Bunun üzerine Peygamberimiz :
- Ya Sevban,üzülme, kişi sevdiği ile beraberdir. Buyurunca Sevban’la beraber oradakilerde sevindiler. O sırada Nisâ Sûresi’nin 69. âyeti nâzil oldu. Cenab-ı Allah :”Kim Allah’a ve Peygambere itaat ederse işte onlar Allah’ın nimetine eriştirdiği peygamberlerle, dosdoğru olanlarla, iyilerle ve şehitlerle beraberdirler.Onlar ne iyi arkadaştırlar.” müjdesini vermiştir.
Biri Peygamberimize gelerek sorar :
- Ey Allah’ın elçisi ! Kıyamet ne zamandır ?
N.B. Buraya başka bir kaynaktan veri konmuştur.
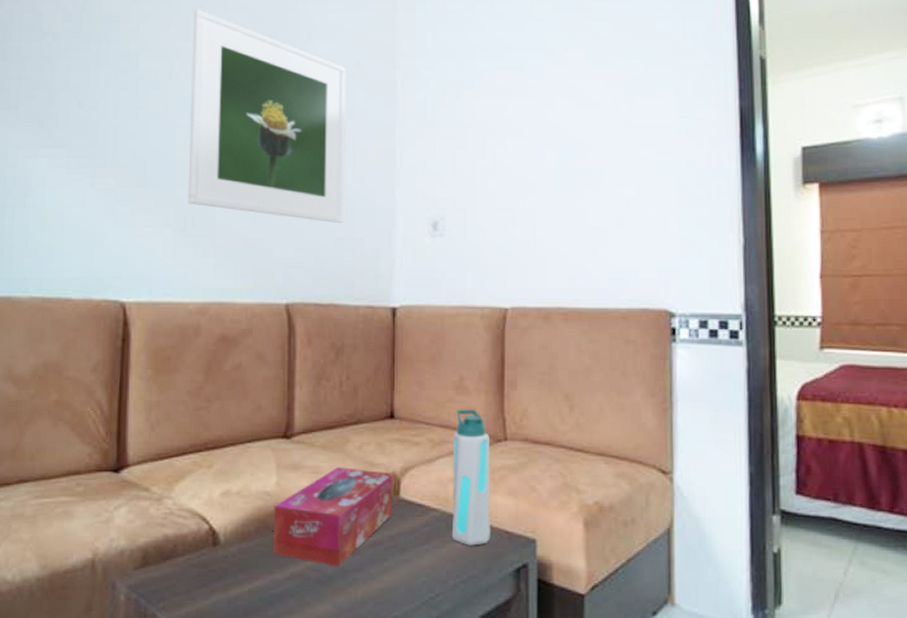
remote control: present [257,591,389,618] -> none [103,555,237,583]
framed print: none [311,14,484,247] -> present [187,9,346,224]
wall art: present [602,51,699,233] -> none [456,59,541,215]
Peygamberimizde ona sorar :
- Sen kıyamet için ne hazırladın ?
- Bir şeyim yok, ama Allah’ı ve Peygamberini çok seviyorum. Peygamberimiz :
- Muhakkak sevdiğinle berabersin, buyurdu.
Peygamber (as)’a uymayanlarda zarar görmüştür.
Peygamberimizde bir Cuma hutbesinde özet olarak şöyle demiştir :
“Allah’a ve Rasûlüne itaat eden, muhakkak doğru yolu bulmuştur. Allah’a ve Rasûlüne muhalefet eden de azgınlık ve taşkınlığa uğramış, sapıklıktan sapıklığa düşmüştür.”
Allah’ın elçisi bir gün arkadaşlarına :
- İstemeyenler hariç bütün ümmetim cennete girerler, buyurur.
- Ey Allah’ın elçisi kim istemez ? derler.
–Bana itaat eden cennete girer, itaat etmeyen ise cenneti istememiş demektir, buyururlar.
Peygamberimize uymayanlarda sıkıntıya düşmek, felakete uğramaktan kendilerini kurtaramamışlardır.Adı mescid kuşuna çıkan Salebe’nin Peygamberin emrine muhalefetten sonra uğradığı ceza ve acıklı sonu, ibret alınacak bir olaydır.
Daha sonra Peygamber “Ne olursa olsun benden bir haber gelmedikçe yerlerinizden ayrılmayın “diyerek yerleştirdiği okçular,Müslüman- lardan kaçışan düşmandan kalan ganimetleri topladığını görünce, dünyalık sevdasına düşüp ganimet toplamak için yerlerini terk ettiler.Düşman okçuların yerlerinden ayrıldığını görünce, dönüp saldırıya geçtiler.İbn-i Cübeyr on kişi ile orada kalmış, şehit olmuşlardı.Müslümanlar önden ve arkadan saldırıya uğradı. Peygamberin ölüm haberi yayıldı. Müslümanlar şaşkına döndü. Peygamberin emrine uymamak ve dünya malına yönelmek Müslümanları sıkıntıya sokmuştur.